**Testo scelto:**
········
Quanto sta pesando la pandemia sulla vita dei nostri figli? Ha ragione chi dice che i più giovani stanno pagando il prezzo più alto, in termini di mancata formazione e occasioni di crescita personale e culturale? E ancora, che cosa ricorderanno i ragazzi di questo 2020 che li ha visti forse per la prima volta privati di una parte della loro libertà, come quella di festeggiare un compleanno con gli amici, di fare tardi in un locale o anche solo di partecipare a una partita di calcio o di basket?

Me lo sto chiedendo da giorni mentre si sussegue il tamtam delle possibili nuove restrizioni: scuole chiuse per gli studenti dai 16 anni in su per evitare il sovraffollamento sui mezzi (ma conta di più l’efficienza della metropolitana o l’istruzione delle nuove generazioni?); lockdown parziali previsti nelle aree a maggior rischio di nuovi focolai.
········
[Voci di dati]
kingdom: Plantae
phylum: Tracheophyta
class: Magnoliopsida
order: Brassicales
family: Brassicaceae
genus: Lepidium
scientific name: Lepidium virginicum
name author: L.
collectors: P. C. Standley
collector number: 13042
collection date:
········
**Consegne:**
**1.** Nel testo sulla pandemia, per quali studenti si ipotizza la chiusura delle scuole?
**2.** Ripeti dal testo sulla pandemia il passo compreso tra "Quanto sta pesando" e "di nuovi focolai.", estremi inclusi.
Le voci non hanno alcun legame con il testo.

**Risposte:**
**1.** Per gli studenti dai 16 anni in su.

**2.**
Quanto sta pesando la pandemia sulla vita dei nostri figli? Ha ragione chi dice che i più giovani stanno pagando il prezzo più alto, in termini di mancata formazione e occasioni di crescita personale e culturale? E ancora, che cosa ricorderanno i ragazzi di questo 2020 che li ha visti forse per la prima volta privati di una parte della loro libertà, come quella di festeggiare un compleanno con gli amici, di fare tardi in un locale o anche solo di partecipare a una partita di calcio o di basket?

Me lo sto chiedendo da giorni mentre si sussegue il tamtam delle possibili nuove restrizioni: scuole chiuse per gli studenti dai 16 anni in su per evitare il sovraffollamento sui mezzi (ma conta di più l’efficienza della metropolitana o l’istruzione delle nuove generazioni?); lockdown parziali previsti nelle aree a maggior rischio di nuovi focolai.